A construction of finite fields

We next turn to the finite field analog of the above section. One advantage we had when constructing $\mathbb{Q}(\sqrt{2})$ (for example), was that ``$\sqrt{2}$'' made sense - it was an element of the larger field $\mathbb{R}$ which contains $\mathbb{Q}$.

Example 2.1.16   Suppose we want to construct the analog of $\mathbb{Q}(\sqrt{2})$ but with $\mathbb{Q}$ replaced by $\mathbb{F}_3$. First, we need to check that $2$ is not a perfect square in $\mathbb{F}_3$ (it isn't but the reader should check this). Second, and more important perhaps, we need to define $\sqrt{2}$.

Let $F$ be a vector space of dimension $2$ over $\mathbb{F}_3$ with vector space basis

$$B=\{e_1=1,e_2=\sqrt{2}\},$$

where $\sqrt{2}$ is a formal symbol for some element which satisfies $e_2^2=2\in \mathbb{F}_3$ and commutes with all the elements of $\mathbb{F}_3$. (We shall see later, thanks to a Kronecker's Theorem 2.6.11, that this makes sense.) In other words, each element of $F$ is of the form

$$x_1e_1+x_2e_2,\ \ \ \ x_i\in \mathbb{F}_3.$$

Note

$$(x_1e_1+x_2e_2)(y_1e_1+y_2e_2) =(x_1y_1+2x_2y_2)e_1+(x_2y_1+x_1y_2)e_2.$$

This implies

$$(x_1e_1+x_2e_2)^{-1}=(x_1e_1-x_2e_2)/(x_1^2-2x_2^2).$$

The field axioms hold for $F$ (the reader should check this), so $F$ is a field of degree $2$ over $\mathbb{F}_3$.

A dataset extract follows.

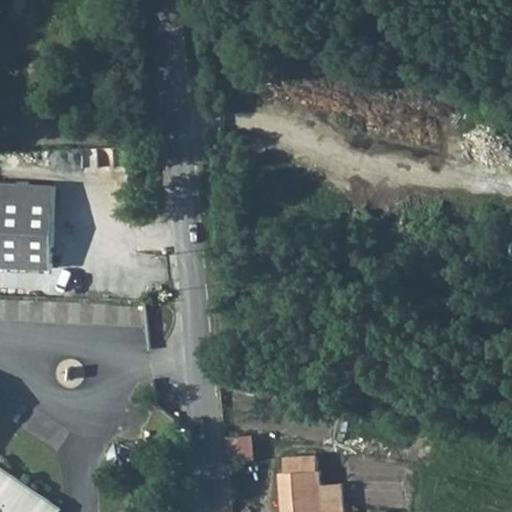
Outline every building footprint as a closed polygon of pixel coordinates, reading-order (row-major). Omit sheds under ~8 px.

Example 2.1.17   Let $p=5$, so $\mathbb{F}_5= \{{0},{1},{2},{3},{4}\}$ (with addition and multitplication mod $5$). The set of squares is given by

$$\{x^2\ \vert\ x\in \mathbb{F}_5\}=\{{0},{1},{4}\}.$$

In particular, ${2},{3}$ are not squares in this field. Let $e_2=\sqrt{2}$ be a formal symbol for some element which satisfies $e_2^2=2$. This is a root of the polynomial $x^2-2=0$.

The vector space $F$ over $\mathbb{F}_5$ with basis $\{e_1=1,e_2\}$ is 2-dimensional over $\mathbb{F}_5$. Two elements $x_1e_1+x_2e_2=x_1+x_2\sqrt{2}$ and $y_1e_1+y_2e_2=y_1+y_2\sqrt{2}$ are multiplied by the rule

$$(x_1+x_2\sqrt{2}) \cdot (y_1+y_2\sqrt{2})= x_1y_1+2x_2y_2+(x_1y_2+y_1x_2)\sqrt{2}.$$

It is a degree 2 field extension of $\mathbb{F}_5$.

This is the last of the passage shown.